Currently on at Galerie Barbara Weiss in Berlin, artist Mai-Thu Perret has opened an exhibition of new works drawing on a range of conceptual vectors to explore modernity in conversation with a range of disparate timelines and frames of reference. Drawing its title from writer Clarice Lispector’s book of the same name, the work seems to explore a similar exploration of time as atomic, as suspended along a series of varied singularities that converge and break apart, each moment a collision of varied possibilities and probabilities.

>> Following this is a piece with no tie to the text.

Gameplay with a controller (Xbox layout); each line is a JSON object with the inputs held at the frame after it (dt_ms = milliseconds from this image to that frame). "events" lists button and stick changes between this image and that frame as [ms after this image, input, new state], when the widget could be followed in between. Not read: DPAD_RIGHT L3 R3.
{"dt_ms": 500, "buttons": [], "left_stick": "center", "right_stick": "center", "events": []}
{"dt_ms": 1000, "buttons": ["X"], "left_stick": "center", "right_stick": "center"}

Perret’s work here explores a range of disembodied elements and pieces, breaking apart bodies, contexts and easy reference systems in pursuit of a distinct sense of ambiguity and exploration. In her own way, Perret’s show tries to access the contemporary moment, not by possessing or holding the instant, however, but by exploring the non-coincidence of the present with itself, its latencies and anachronisms, exploring a sort of archaeology of modernism, but one that is less interested in death or decay, critique or proposition. Instead, her works are bound up in a continuum that seems to absorb and reframe each element in time. The show makes reference in particular to The Crystal Frontier, a fictional narrative around the actions of a group of feminist militants that exiled themselves from patriarchal society to found an utopian community. This body of work has guided much of Perret’s own practice, and here takes on a new expression.

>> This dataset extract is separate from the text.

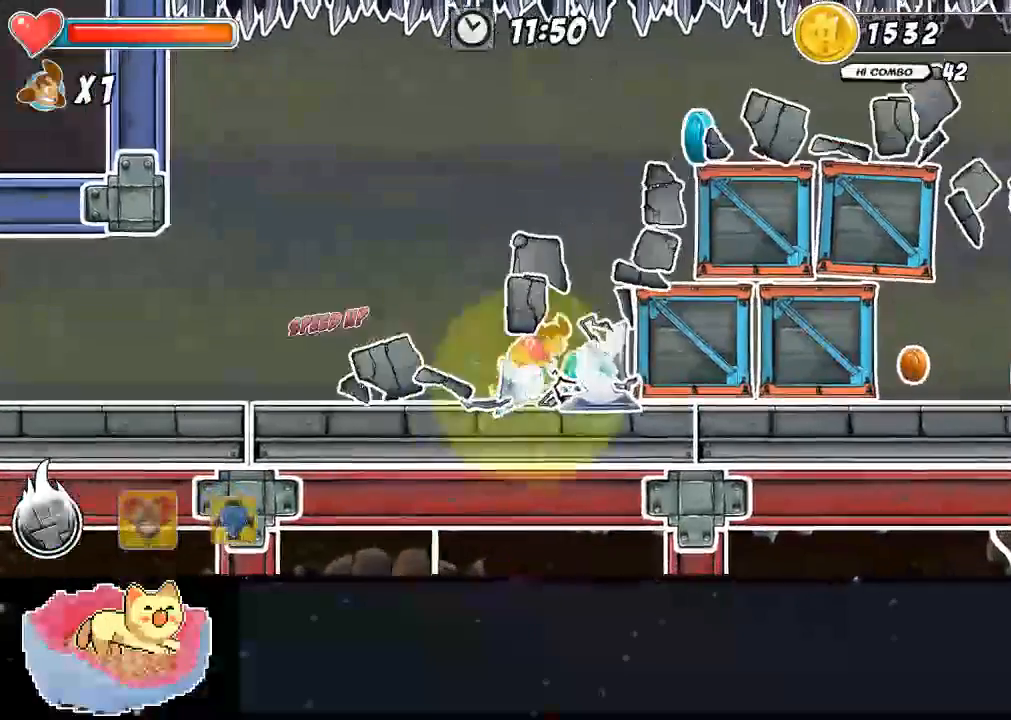
{"dt_ms": 500, "buttons": [], "left_stick": "center", "right_stick": "center", "events": [[200, "A", "down"], [200, "X", "up"], [300, "X", "down"], [333, "A", "up"], [367, "X", "up"]]}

In one corner, this effort takes the shape of a series of disassembled pieces of a woman’s body; hands, legs, feet, torsos all arranged in a grid and evoking a sort of bodily abstraction as much as it recalls the classical history of sculpture. Perret presents the body in both its classical, essentialist technique of depiction, and in a sort of modernist taxonomy, reducing the body to the sum of its parts and destroying a sense of cohesion. In its disfigured state and insistent physicality, it bears witness to the vulnerability of the human body in the face of disaster. Rather than signifying the commodification of the body, the mannequin thereby turns into an emblem for the exigencies confronting feminist art and politics in the present, a time of rupture that is mirrored in the reformatting and re-construction of the human form.
In contrast, the artist also presents ceramic turtle sculptures, breaking out from the human symbol systems present nearby, but nevertheless recalling the narrative of modernist natural science, namely Darwin and his interest in the creatures of the Galapagos. Evolution is introduced as a parallel frame here, but nevertheless one that carries substantial conceptual weight and a sense of conversation across timeframes and systems of meaning. In a similar vein, two rug paintings with Rorschach test patterns allude to the Modernist exploration of the unconscious and contingency on the most decorative of mediums. Taken together, Perret’s constellation is untimely modernist, science-fiction, desperately utopian, urgently contemporary, each time posing questions of orientation and perspective, understanding and empathy, all suspended within a network of objects that the viewer must work through and around.
Both a marginal, fragmentary archaeology and an archaeology of the marginal and fragmentary, the exhibition traces counter-narratives through the historicity of singular objects. It closes November 9th.